PROBLEMS TO SOLVE
(1) In the TV discussion excerpt, transcribe the passage from "When a series" up to and including "creators' loving care.".
(2) Condense the paragraph of the TV discussion excerpt that begins "At about the five-year mark" into a short bulleted list that keeps its main points.
(3) Resume the TV discussion excerpt after its final sentence and keep writing in the same conversational voice.

# START OF TEXT EXCERPT

About fixing stuff, some deny the story, but I remember reading it from a fairly reliable source .... "A Funny Thing Happened on the Way to the Forum" wasn't working and finally the director, George Abbott, said the first song was a love song and what was needed was a number before it to show there would be a ... comedy tonight. Apparently, Stephen Sondheim figured that one out.
The one those present vouched for was the time Jack Benny's writers came up with a skit. He'd be walking home and a mugger would ask, "Your money or your life?" They couldn't think of the punch line. One of them, Milt Josefsberg, kept pacing around trying out lines. Nothing. His co-writer, John Tackaberry, was seemingly relaxing on the couch, almost napping. Finally, Josefsberg asked something like, "Are you just going to sit there and do nothing?" Tackaberry wanted to reassure him and said, "I'm thinking it over."
I have a theory about TV series.
When a series starts, the original writers have a proprietary interest in the characters. The characters are like their kids, they have grown and been nurtured under the show creators' loving care.
At about the five-year mark, the original show creators are no longer in the hands-on position(s) they were. They are now producers, story editors, or maybe they sold a show of their own and have left entirely. The new writers don't have the same parental interest in the characters that the original writers did, and the new writers start to torture the characters.
I've had this theory for a while, and was reminded of it last night when watching "The Big Bang Theory" (now in season six) and seeing Wolowitz going through a particularly hellish astronaut training.
Any thoughts on this?
My aversion to Patricia Heaton has nothing to do with her political leanings. I knew nothing of her beliefs until after Raymond was finished.
I just don't like her as a performer. After all these years, I can't quite put my finger on why. I just have a negative physical reaction, and I avoid anything she is in. I'm sure she is a perfectly fine person; I just can't stand to watch her.
Pam aka sisterzip
To Great Big Radio Guy: I agree with you about Victoria Jackson, although my issue is not with her political beliefs, my issue is with her is that from what I have read of her on Big Hollywood's site is that more times than not, her views were half-baked and rife with misinformation. More, I suppose, would have been forgiven if I liked much of her work, which I tend not to, although she did a good Roseanne imitation. Also, she does go on about how conservative Christians are denied work in Hollywood and I know of people that profess to be both that do work.
Kelsey Grammer and Patricia Heaton are both talented and while I don't agree with their political views, I have and will watch shows featuring them.
The best example I've ever seen of something that should work but doesn't is a scene from Stir of Echoes where the ghost is getting pissed off that Kevin Bacon's character isn't paying attention to it. So it starts getting all poltergeisty with Bacon, Kathryn Erbe and their pretend kid. It all builds up to the big moment when the audience can finally see the ghost just as Erbe takes off her robe and gets into the bathtub.
The theory behind it is perfectly sound. At the moment when a character is at her most vulnerable, that's when you hit the viewer with the scariest image you can. It didnt' work in practice, though, because the first time I watched that scene I didn't even notice the ghost. I mean, it was Kathryn Erbe getting naked, for pete's sake!

# END OF TEXT EXCERPT
# START OF DATA LISTING

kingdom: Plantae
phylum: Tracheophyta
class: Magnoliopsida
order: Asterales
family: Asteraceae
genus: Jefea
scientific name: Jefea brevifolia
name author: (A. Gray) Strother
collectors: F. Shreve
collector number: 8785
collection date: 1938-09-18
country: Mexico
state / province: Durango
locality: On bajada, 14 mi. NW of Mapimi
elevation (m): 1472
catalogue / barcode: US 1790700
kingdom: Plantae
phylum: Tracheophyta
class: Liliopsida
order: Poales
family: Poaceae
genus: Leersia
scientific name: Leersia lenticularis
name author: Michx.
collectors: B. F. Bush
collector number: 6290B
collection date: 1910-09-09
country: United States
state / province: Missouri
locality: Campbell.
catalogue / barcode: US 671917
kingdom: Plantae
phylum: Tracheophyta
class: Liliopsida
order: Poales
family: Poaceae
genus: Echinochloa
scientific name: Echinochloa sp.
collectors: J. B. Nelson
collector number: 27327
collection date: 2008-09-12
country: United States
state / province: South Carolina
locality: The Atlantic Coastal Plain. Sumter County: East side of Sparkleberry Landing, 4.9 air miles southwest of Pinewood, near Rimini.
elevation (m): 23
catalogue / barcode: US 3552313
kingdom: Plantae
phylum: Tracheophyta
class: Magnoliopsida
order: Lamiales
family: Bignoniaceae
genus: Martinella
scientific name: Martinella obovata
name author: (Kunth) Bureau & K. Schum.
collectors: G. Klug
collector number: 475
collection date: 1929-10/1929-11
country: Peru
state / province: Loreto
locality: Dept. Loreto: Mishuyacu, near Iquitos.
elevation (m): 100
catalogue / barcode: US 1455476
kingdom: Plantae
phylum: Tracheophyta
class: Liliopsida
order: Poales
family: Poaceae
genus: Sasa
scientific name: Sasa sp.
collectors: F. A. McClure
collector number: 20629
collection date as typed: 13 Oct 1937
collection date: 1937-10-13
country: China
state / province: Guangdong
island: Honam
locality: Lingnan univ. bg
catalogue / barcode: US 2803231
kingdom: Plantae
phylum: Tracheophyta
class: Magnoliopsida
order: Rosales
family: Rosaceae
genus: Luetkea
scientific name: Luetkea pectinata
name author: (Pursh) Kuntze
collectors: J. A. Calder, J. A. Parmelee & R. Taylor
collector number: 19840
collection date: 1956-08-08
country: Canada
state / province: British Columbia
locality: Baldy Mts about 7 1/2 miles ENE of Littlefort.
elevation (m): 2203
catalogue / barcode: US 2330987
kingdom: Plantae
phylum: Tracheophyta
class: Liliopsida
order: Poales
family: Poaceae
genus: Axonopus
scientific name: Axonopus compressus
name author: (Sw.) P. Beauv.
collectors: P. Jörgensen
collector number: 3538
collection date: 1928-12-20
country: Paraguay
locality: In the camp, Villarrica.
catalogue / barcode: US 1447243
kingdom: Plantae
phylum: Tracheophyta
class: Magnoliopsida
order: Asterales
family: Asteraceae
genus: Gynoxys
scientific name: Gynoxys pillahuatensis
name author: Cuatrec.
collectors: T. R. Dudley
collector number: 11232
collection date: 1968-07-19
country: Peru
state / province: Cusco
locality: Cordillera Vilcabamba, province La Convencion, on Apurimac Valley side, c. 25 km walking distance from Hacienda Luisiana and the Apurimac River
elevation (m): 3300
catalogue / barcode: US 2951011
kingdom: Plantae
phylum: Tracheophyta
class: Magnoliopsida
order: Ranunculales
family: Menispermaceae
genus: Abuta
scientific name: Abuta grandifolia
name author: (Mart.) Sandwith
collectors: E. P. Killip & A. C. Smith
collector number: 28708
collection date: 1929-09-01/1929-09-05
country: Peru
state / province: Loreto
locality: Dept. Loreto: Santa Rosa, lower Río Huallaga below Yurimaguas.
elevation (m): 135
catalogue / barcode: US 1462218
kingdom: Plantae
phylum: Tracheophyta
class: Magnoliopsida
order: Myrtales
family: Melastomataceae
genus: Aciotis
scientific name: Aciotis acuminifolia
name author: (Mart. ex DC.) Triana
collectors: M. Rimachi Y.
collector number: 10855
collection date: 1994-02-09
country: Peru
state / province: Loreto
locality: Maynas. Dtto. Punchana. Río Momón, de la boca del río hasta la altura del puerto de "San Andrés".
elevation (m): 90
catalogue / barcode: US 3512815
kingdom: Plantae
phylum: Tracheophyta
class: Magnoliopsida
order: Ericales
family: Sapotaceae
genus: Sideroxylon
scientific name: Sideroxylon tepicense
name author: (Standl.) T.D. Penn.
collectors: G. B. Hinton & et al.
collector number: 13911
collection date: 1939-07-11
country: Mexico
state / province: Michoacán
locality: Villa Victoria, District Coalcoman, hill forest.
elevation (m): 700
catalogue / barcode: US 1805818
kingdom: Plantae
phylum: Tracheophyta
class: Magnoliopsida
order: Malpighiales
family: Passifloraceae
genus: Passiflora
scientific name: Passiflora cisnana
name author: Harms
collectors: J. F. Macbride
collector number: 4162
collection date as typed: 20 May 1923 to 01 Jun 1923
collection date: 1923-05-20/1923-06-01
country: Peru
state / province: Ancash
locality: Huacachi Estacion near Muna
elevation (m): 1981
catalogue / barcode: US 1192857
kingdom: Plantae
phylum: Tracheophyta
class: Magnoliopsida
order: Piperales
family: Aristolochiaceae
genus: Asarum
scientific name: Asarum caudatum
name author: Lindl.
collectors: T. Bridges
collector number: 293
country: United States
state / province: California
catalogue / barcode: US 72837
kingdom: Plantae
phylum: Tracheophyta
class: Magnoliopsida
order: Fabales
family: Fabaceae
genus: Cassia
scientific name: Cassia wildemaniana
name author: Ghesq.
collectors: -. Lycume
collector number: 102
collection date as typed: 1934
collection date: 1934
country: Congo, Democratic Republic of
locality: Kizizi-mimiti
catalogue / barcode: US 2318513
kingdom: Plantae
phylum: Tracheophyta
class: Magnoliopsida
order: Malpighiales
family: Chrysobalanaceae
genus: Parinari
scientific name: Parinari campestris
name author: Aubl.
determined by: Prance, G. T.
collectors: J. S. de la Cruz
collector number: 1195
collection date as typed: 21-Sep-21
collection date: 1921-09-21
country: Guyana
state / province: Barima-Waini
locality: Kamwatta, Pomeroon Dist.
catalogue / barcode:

# END OF DATA LISTING

EXERCISE RESULTS
(1)
When a series starts, the original writers have a proprietary interest in the characters. The characters are like their kids, they have grown and been nurtured under the show creators' loving care.

(2)
- Around five years into a series, the original creators are no longer working hands-on on the show.
- By then they have become producers or story editors, or have sold a show of their own and left.
- The new writers lack the original writers' parental interest in the characters.
- The new writers begin to torture the characters.

(3)
Mike
When Alan Alda was doing "West Wing," he said that people repeatedly asked him "How could you, of all people, play a Republican?" His response: "You know, nobody asked me that question when I played a murderer."
@ Michael: You are mostly right about "Forum." Sondheim himself writes about the experience in his excellent book "Finishing the Hat" (and others have written about it extensively). Only it wasn't Abbott who made the suggestion, but Jerry Robbins, who was called in when the musical was out of town. Among other things (clarity being one of them), the whole team wanted a song they could hum. "Love is in the Air" which was there when Robbins arrived, was definitely not the right song. "Comedy Tonight" was. And talk about getting along with people who did not agree with one another politically, Jack Gilford and Robbins had plenty to disagree about on that show.
So, arguably the best sitcom moment in history, the funeral service in "Chuckles the Clown," if produced today would NEVER make it to air, because today's network execs present at rehearsal would INSIST it was fixed before shooting...no doubt with something classy, like Mary farting.
-- I AM NOT A ROBOT
Friday question: Do TV writers retain any sense of ownership in characters they create? For example, are they automatically entitled to compensation if one of their characters is spun-off to a new series, even if they are not involved in the new series?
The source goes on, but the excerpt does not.